Increased prolidase activity and oxidative stress in PCOS
Correspondence:Nese Hilali, MD, Harran University, Faculty of Medicine, 63100 Sanliurfa, Turkey. Tel.: 90 414 3182291; Fax: 90 414 3183192; E-mail: email@example.com
Matrix metalloproteinases (MMPs) have been considered to have a role in various pathological processes, including inflammatory response, cardiovascular disease and recently also in ovarian dysfunction. Since prolidase could be accepted as a matrix metalloproteinase, on the biochemical level, we aimed to evaluate serum prolidase activity and oxidative–antioxidative status in patients with polycystic ovary syndrome (PCOS) and healthy individuals.
Materials and methods
Thirty-three PCOS patients and 28 healthy nonhyperandrogenic women were studied.

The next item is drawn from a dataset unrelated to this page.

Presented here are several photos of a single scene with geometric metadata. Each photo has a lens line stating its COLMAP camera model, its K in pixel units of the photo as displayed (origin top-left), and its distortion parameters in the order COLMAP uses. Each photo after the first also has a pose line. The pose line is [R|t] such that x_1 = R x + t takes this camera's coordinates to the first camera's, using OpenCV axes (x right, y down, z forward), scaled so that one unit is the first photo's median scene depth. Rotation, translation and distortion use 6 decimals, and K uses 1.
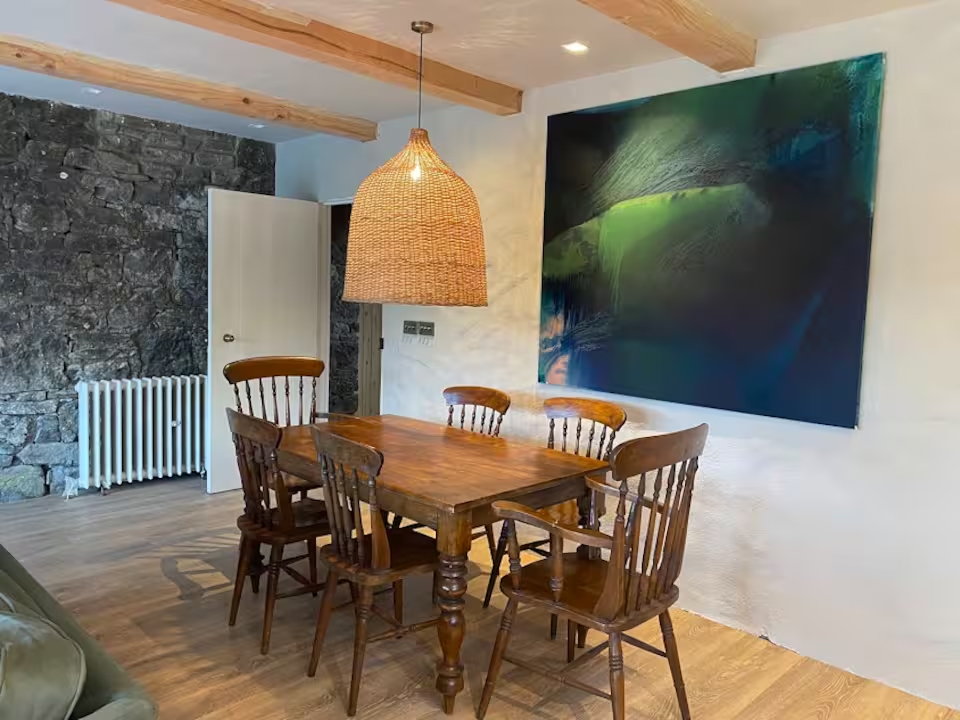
lens RADIAL K [[716.2, 0, 482.1], [0, 716.2, 348.2], [0, 0, 1]] dist [0.020693, -0.052092]
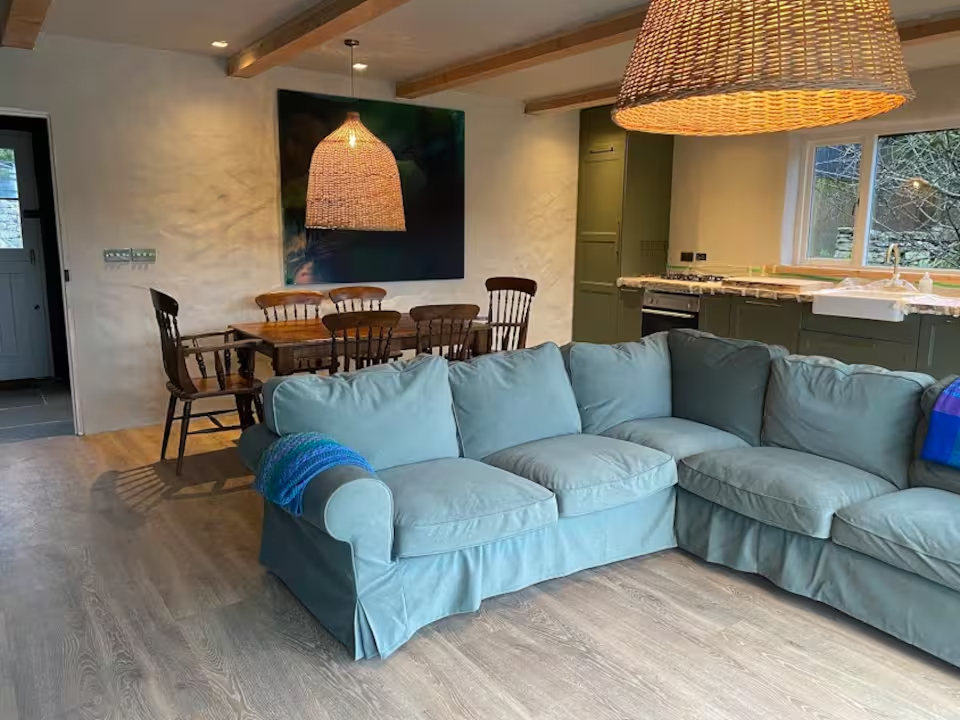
lens RADIAL K [[716.8, 0, 489.8], [0, 716.8, 356.4], [0, 0, 1]] dist [0.068005, -0.091757]
pose [[0.173974, -0.199845, 0.964259, -1.236212], [0.075292, 0.979024, 0.189321, -0.051296], [-0.981868, 0.039664, 0.185371, 0.357010]]
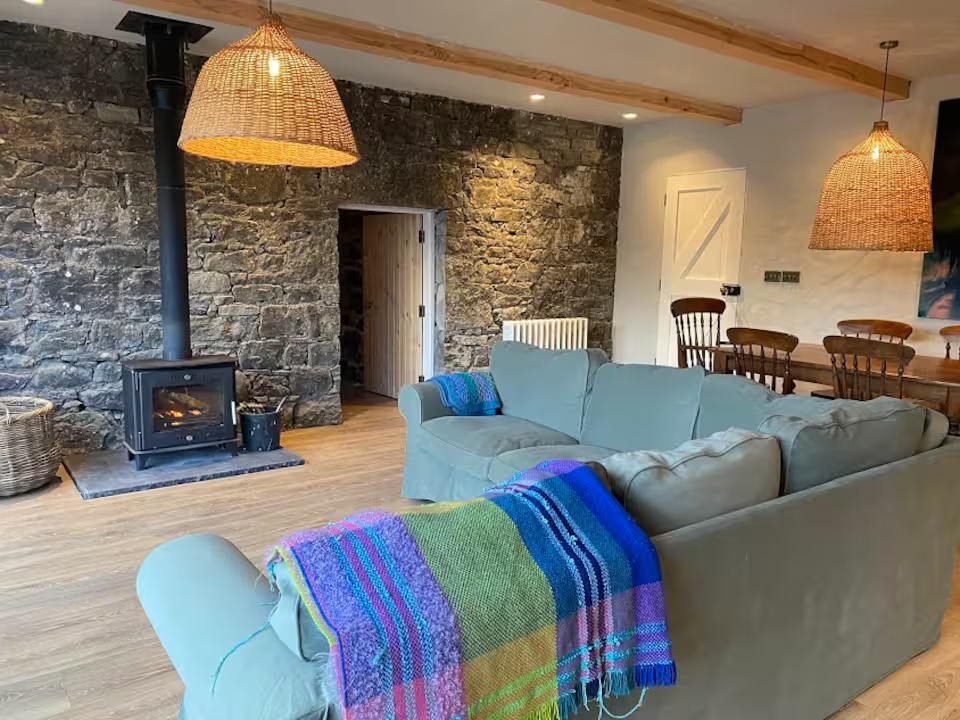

Levels of prolidase activity, total antioxidant status (TAS), total oxidant status (TOS), oxidative stress index (OSI), luteinizing hormone (LH), follicle-stimulating hormone (FSH), total testosterone (T) and prolactin (PRL) were calculated.
Levels of prolidase activities, total oxidant status, oxidative stress index, LH, PRL, and T were significantly higher in PCOS group than in the control group. Total antioxidant status levels were lower in PCOS group than healthy group, but it was not statistically significant. There was no significant difference between PCOS and control groups in term of FSH.
Women with PCOS have increased serum prolidase activity and oxidative stress. It might be hypothesized that elevated serum prolidase activity and oxidative stress may be associated with increased cardiovascular risk in PCOS and/or menstrual irregularities associated with this syndrome.